= A 2 Violes Esgales =

The Ensemble À Deux Violes Esgales, stylized on their website as A 2 Violes Esgales, was formed in 1984 by the gambists Sylvia Abramowicz and Jonathan Dunford. The group has recorded a dozen albums mostly for Accord, Universal Music France. Based in Paris they tour the world with varied programs from recitals to a larger group with singers.

The ensemble takes its name from the manuscript now known as the Concerts à Deux Violes Esgales du Sieur de Sainte Colombe which bears the inscription A 2 Violes Esgales, is the name given to a 17th-century manuscript of music for two bass viola da gambas by Monsieur de Sainte-Colombe found in Alfred Cortot's music library that was transferred to the Bibliothèque Nationale in the 1960s. The book contains music by Lully and 67 Concerts à Deux Violes Esgales.
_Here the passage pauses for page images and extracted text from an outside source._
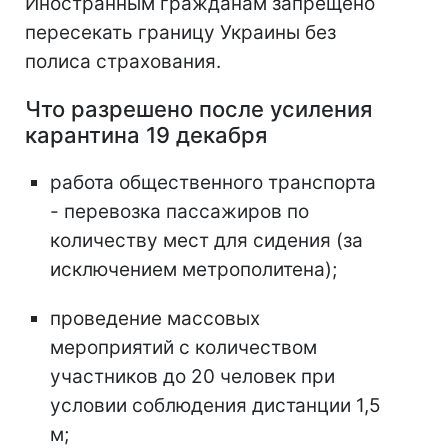
Иностранным гражданам запрещено
пересекать границу Украины без
полиса страхования.
Что разрешено после усиления
карантина 19 декабря
работа общественного транспорта
- перевозка пассажиров по
количеству мест для сидения (за
исключением метрополитена);
проведение массовых
мероприятий с количеством
участников до 20 человек при
условии соблюдения дистанции 1,5
м;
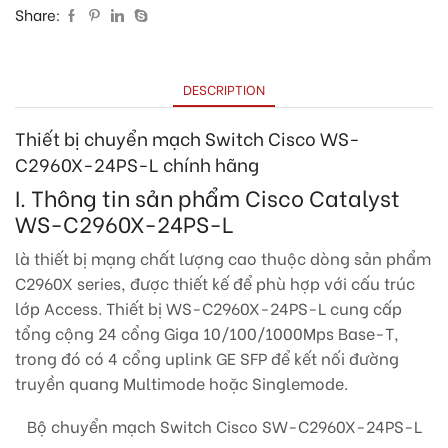
Share:
DESCRIPTION
Thiết bị chuyển mạch Switch Cisco WS-
C2960X-24PS-L chính hãng
I. Thông tin sản phẩm Cisco Catalyst
WS-C2960X-24PS-L
là thiết bị mạng chất lượng cao thuộc dòng sản phẩm
C2960X series, được thiết kế để phù hợp với cấu trúc
lớp Access. Thiết bị WS-C2960X-24PS-L cung cấp
tổng cộng 24 cổng Giga 10/100/1000Mps Base-T,
trong đó có 4 cổng uplink GE SFP để kết nối đường
truyền quang Multimode hoặc Singlemode.
Bộ chuyển mạch Switch Cisco SW-C2960X-24PS-L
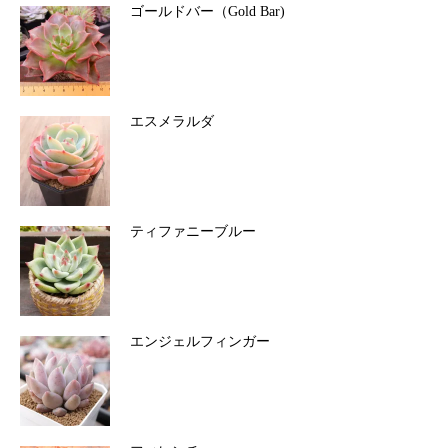
ゴールドバー（Gold Bar)
エスメラルダ
ティファニーブルー
エンジェルフィンガー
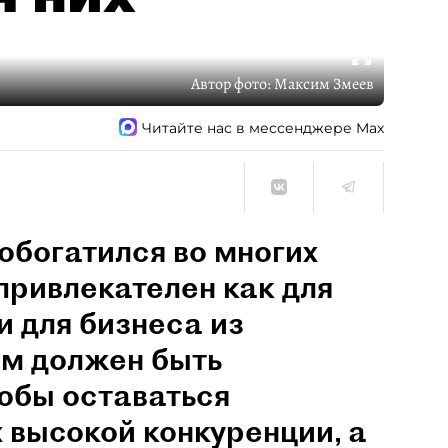
Автор фото:
Максим Змеев
Читайте нас в мессенджере Max
обогатился во многих
привлекателен как для
и для бизнеса из
им должен быть
обы оставаться
 высокой конкуренции, а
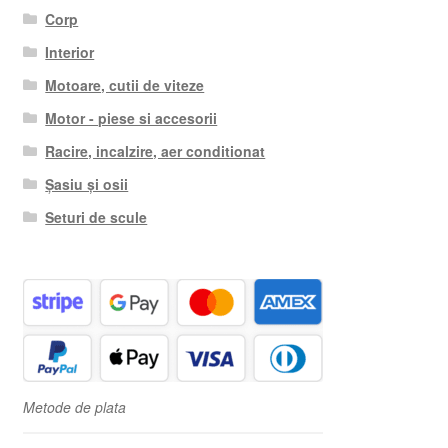
Corp
Interior
Motoare, cutii de viteze
Motor - piese si accesorii
Racire, incalzire, aer conditionat
Șasiu și osii
Seturi de scule
Metode de plata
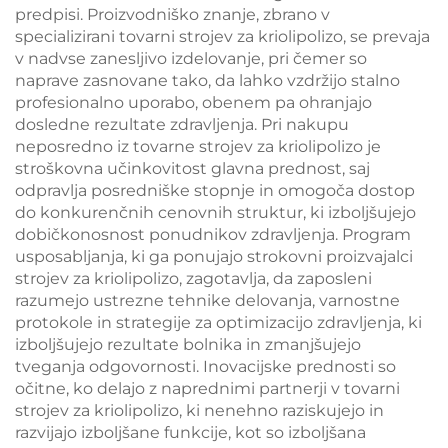
predpisi. Proizvodniško znanje, zbrano v
specializirani tovarni strojev za kriolipolizo, se prevaja
v nadvse zanesljivo izdelovanje, pri čemer so
naprave zasnovane tako, da lahko vzdržijo stalno
profesionalno uporabo, obenem pa ohranjajo
dosledne rezultate zdravljenja. Pri nakupu
neposredno iz tovarne strojev za kriolipolizo je
stroškovna učinkovitost glavna prednost, saj
odpravlja posredniške stopnje in omogoča dostop
do konkurenčnih cenovnih struktur, ki izboljšujejo
dobičkonosnost ponudnikov zdravljenja. Program
usposabljanja, ki ga ponujajo strokovni proizvajalci
strojev za kriolipolizo, zagotavlja, da zaposleni
razumejo ustrezne tehnike delovanja, varnostne
protokole in strategije za optimizacijo zdravljenja, ki
izboljšujejo rezultate bolnika in zmanjšujejo
tveganja odgovornosti. Inovacijske prednosti so
očitne, ko delajo z naprednimi partnerji v tovarni
strojev za kriolipolizo, ki nenehno raziskujejo in
razvijajo izboljšane funkcije, kot so izboljšana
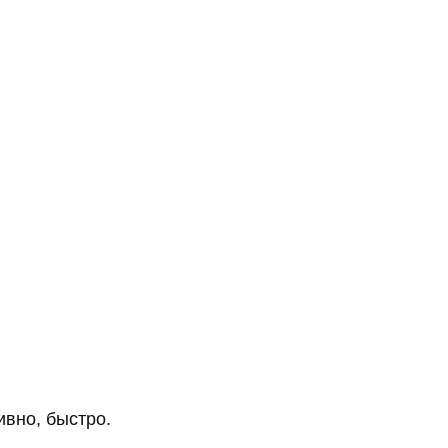
ивно, быстро.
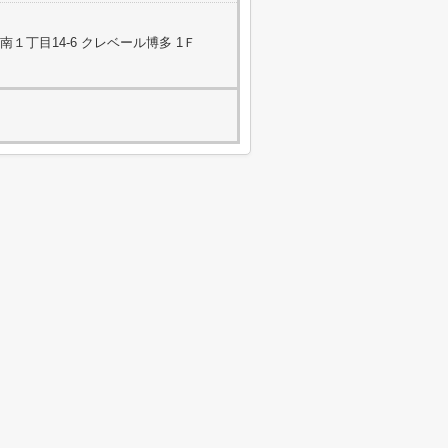
１丁目14-6 クレベール博多 1Ｆ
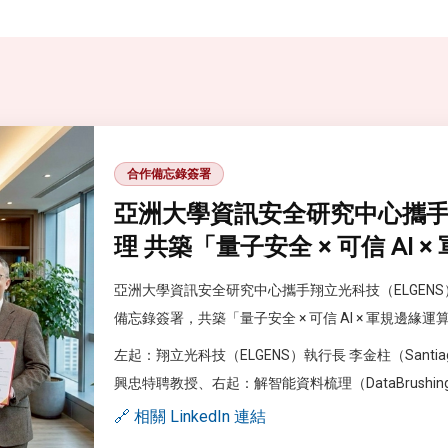
合作備忘錄簽署
亞洲大學資訊安全研究中心攜
理 共築「量子安全 × 可信 AI
亞洲大學資訊安全研究中心攜手翔立光科技（ELGENS）與 
備忘錄簽署，共築「量子安全 × 可信 AI × 軍規邊緣
左起：翔立光科技（ELGENS）執行長 李金柱（Santi
興忠特聘教授、右起：解智能資料梳理（DataBrushing.
🔗 相關 LinkedIn 連結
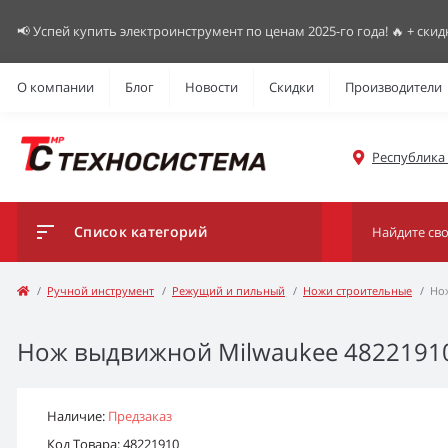
📢 Успей купить электроинструмент по ценам 2025-го года! 🔥 + скид
О компании
Блог
Новости
Скидки
Производители
Республика К
Список категорий
Ручной инструмент
Режущий и пильный
Ножи строительные
Но
Нож выдвижной Milwaukee 4822191
Наличие:
Предзаказ
Код Товара: 48221910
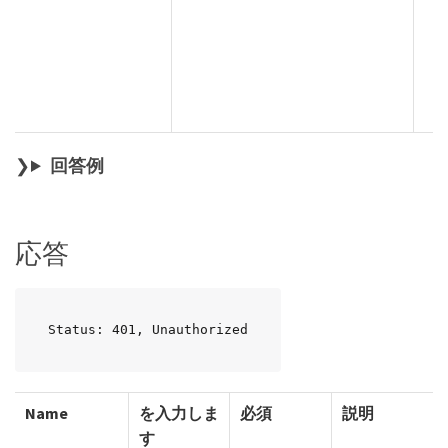
回答例
応答
Status: 401, Unauthorized
Name
を入力しま
必須
説明
す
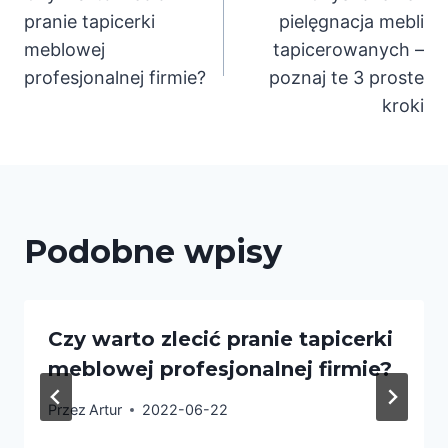
wpisu
pranie tapicerki
pielęgnacja mebli
meblowej
tapicerowanych –
profesjonalnej firmie?
poznaj te 3 proste
kroki
Podobne wpisy
Czy warto zlecić pranie tapicerki
meblowej profesjonalnej firmie?
Przez
Artur
2022-06-22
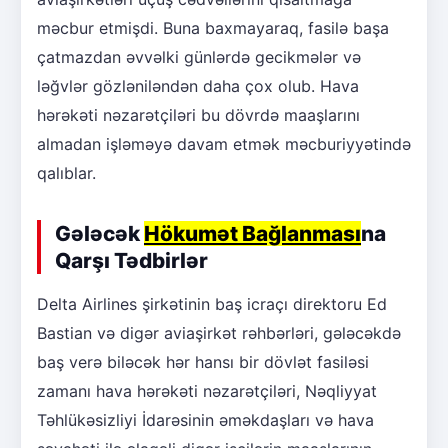
məcbur etmişdi. Buna baxmayaraq, fasilə başa
çatmazdan əvvəlki günlərdə gecikmələr və
ləğvlər gözləniləndən daha çox olub. Hava
hərəkəti nəzarətçiləri bu dövrdə maaşlarını
almadan işləməyə davam etmək məcburiyyətində
qalıblar.
Gələcək
Hökumət Bağlanması
na
Qarşı Tədbirlər
Delta Airlines şirkətinin baş icraçı direktoru Ed
Bastian və digər aviaşirkət rəhbərləri, gələcəkdə
baş verə biləcək hər hansı bir dövlət fasiləsi
zamanı hava hərəkəti nəzarətçiləri, Nəqliyyat
Təhlükəsizliyi İdarəsinin əməkdaşları və hava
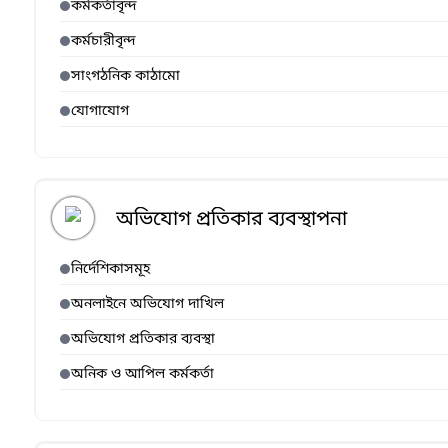
কর্মকর্তাবৃন্দ
কর্মচারীবৃন্দ
সাংগঠনিক কাঠামো
যোগাযোগ
অভিযোগ প্রতিকার ব্যবস্থাপনা
নির্দেশিকাসমূহ
অনলাইনে অভিযোগ দাখিল
অভিযোগ প্রতিকার ব্যবস্থা
অনিক ও আপিল কর্মকর্তা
Sainte Colombe's music was brought to public attention by the film Tous les matins du monde by Alain Corneau in 1991, but the pioneer recordings of his music by Jordi Savall and Wieland Kujiken brought the music to the attention of Alain Corneau and music enthusiasts in general.

==Selected discography==
- Marin Marais suites, 2CD, Ensemble a Deux Violes Esgales, Accord 2006.